▶ [What you need to do]
Go through the records below line by line, counting those that contain the word "lines"; answer with the count only.
+++++
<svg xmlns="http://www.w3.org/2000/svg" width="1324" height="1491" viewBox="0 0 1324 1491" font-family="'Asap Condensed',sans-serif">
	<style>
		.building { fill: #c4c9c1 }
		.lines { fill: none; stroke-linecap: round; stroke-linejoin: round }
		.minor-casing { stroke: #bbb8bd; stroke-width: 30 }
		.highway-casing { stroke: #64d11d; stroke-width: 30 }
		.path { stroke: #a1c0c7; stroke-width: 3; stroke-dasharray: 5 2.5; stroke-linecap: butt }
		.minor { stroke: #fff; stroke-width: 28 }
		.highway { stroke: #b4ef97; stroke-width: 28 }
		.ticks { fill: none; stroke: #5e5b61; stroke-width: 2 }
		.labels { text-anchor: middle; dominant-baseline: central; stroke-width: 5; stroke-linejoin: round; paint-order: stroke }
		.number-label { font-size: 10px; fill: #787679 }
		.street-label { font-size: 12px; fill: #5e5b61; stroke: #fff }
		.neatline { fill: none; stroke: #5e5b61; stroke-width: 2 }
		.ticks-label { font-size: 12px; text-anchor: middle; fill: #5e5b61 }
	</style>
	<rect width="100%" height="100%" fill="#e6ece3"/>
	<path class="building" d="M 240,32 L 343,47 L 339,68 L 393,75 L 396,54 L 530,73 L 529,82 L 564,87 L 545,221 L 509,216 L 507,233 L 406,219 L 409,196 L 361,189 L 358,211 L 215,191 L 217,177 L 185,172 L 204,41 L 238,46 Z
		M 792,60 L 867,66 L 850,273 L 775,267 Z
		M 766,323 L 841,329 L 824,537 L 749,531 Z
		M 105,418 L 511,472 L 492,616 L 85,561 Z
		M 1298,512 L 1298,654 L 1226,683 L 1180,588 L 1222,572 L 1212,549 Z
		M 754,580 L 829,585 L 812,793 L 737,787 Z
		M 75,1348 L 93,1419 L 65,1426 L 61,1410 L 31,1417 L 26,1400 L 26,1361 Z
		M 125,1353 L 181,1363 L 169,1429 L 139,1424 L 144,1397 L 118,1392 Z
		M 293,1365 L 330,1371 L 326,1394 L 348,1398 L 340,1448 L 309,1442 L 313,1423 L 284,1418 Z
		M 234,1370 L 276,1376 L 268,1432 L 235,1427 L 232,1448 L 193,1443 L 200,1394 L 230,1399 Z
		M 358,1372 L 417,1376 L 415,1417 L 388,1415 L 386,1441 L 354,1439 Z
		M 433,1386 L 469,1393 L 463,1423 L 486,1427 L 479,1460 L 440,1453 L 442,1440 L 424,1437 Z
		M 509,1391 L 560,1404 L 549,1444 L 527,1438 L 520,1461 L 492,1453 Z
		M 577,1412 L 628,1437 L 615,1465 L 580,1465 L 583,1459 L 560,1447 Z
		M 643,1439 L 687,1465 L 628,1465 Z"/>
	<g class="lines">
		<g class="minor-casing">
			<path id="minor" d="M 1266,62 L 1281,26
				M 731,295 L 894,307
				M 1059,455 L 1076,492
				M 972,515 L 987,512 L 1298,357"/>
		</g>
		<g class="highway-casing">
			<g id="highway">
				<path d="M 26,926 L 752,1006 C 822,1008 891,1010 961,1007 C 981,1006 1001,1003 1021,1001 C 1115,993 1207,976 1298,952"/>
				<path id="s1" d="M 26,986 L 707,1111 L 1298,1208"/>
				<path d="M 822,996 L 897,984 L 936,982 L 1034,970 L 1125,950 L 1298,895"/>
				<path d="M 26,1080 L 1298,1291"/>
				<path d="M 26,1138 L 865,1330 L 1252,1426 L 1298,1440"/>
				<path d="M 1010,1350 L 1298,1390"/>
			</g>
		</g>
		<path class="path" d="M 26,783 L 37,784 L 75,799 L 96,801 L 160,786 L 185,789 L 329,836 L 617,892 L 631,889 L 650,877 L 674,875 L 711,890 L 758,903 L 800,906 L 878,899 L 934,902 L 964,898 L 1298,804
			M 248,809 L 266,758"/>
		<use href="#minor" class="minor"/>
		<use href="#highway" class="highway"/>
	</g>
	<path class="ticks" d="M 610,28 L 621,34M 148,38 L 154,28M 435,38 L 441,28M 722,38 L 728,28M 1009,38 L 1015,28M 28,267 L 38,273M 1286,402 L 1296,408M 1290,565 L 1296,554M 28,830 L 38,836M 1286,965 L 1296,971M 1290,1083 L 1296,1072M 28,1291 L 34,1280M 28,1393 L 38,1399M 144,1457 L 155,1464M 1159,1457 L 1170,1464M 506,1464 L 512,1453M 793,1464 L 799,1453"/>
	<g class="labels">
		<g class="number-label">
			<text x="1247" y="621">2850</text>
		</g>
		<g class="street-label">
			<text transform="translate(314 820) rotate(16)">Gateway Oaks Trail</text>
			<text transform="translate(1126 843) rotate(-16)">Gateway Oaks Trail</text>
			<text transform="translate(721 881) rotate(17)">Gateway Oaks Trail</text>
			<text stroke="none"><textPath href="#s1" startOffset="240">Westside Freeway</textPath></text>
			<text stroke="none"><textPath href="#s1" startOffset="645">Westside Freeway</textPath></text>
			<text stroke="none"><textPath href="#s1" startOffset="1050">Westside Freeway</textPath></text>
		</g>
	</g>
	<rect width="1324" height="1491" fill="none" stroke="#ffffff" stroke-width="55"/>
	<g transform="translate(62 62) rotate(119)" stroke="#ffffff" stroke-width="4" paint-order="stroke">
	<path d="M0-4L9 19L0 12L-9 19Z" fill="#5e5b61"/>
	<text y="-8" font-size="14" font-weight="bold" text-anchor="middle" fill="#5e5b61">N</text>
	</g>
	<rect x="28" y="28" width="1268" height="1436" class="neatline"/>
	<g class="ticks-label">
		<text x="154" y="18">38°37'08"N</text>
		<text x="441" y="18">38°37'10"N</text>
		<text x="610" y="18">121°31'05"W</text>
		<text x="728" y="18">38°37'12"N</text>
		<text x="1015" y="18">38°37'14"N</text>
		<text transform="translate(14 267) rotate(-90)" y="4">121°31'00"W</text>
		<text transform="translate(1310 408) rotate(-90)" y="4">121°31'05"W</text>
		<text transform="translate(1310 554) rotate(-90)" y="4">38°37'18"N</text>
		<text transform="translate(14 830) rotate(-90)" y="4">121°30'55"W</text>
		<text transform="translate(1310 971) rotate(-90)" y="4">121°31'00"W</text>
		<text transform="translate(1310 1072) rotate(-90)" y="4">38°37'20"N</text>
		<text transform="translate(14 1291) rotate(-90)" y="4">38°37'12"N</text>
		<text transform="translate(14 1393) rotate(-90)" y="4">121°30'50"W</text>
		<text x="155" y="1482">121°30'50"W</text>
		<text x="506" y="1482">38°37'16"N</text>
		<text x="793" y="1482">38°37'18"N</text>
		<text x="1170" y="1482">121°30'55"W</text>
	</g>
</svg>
+++++
▶ [Result of the task]
2